Department of Health and Human Services Secretary Micheal Leavitt has this disturbing, yet completely unsurprising, article about the Medicare system screwing seniors out of millions – if not billions – of dollars.
"Right now the government is paying insane rental prices for medical equipment – prices far higher than it would cost to purchase the equipment outright.
For years, the Government Accountability Office and the Department of Health and Human Services’s inspector general have been saying Medicare is paying too much for Durable Medical Equipment (DME). Just compare what Medicare pays to the prices of equipment for sale on the Internet.
An oxygen concentrator, for example, is a device that delivers oxygen through a tube to patients, and it costs about $600 on the open market. Medicare beneficiaries typically rent the machines. The rental period, set by statute, is up to 36 months. The monthly rental payment, also set by statute, is $198.40. So renting an oxygen concentrator for 36 months costs $7,142.
As with most items and services in Medicare Part B, beneficiaries pay 20% of the costs, and Medicare pays the remaining 80%. The government, therefore, pays $5,714 – almost 10 times the free-market price of purchasing a concentrator outright.

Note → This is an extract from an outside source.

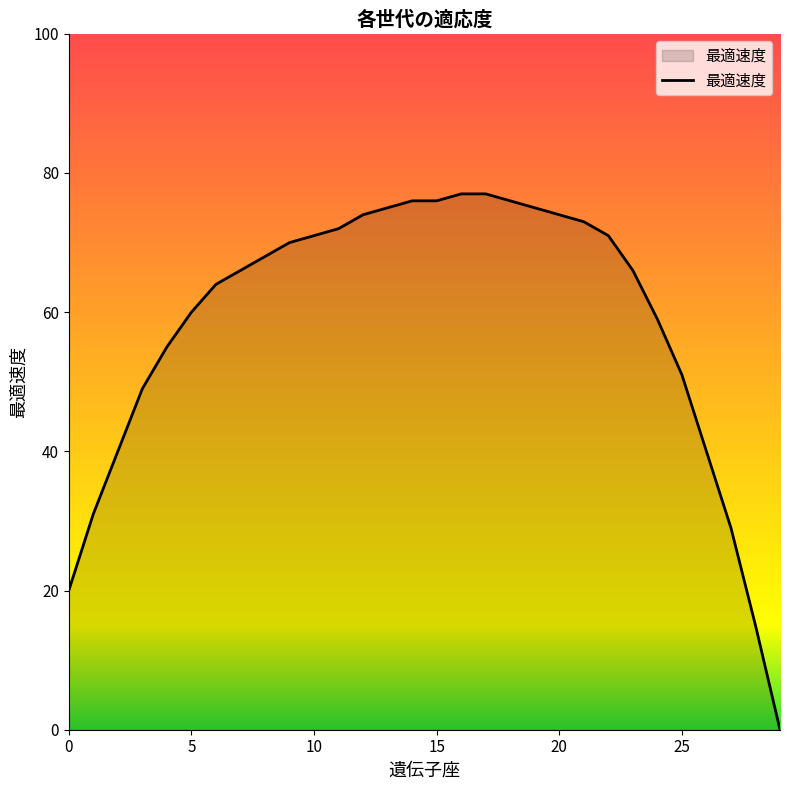

What is the difference between the maximum and minimum values?

77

The patient pays $1,428 – more than twice the free-market price of purchase."
So seniors and taxpayers are being soaked for billions because of this wonderful, single-payer system. Who stands to benefit? The medical equipment companies, of course. Naturally, their lobbyists are hard at work trying to ensure these out-of-whack rental rates stay in tact.
This is yet another example of what happens when government is in charge of something – the market pricing system breaks down and costs skyrocket. If today’s liberals get their way and convert the US healthcare system into their cherished single-payer system, expect to see countless episodes like this. The lobbyists will be running wild in DC trying to get preferential treatment just like the medical equipment manufacturers in this case.
What we need is healthcare reform that puts the consumers back in charge, not politicians and lobbyists.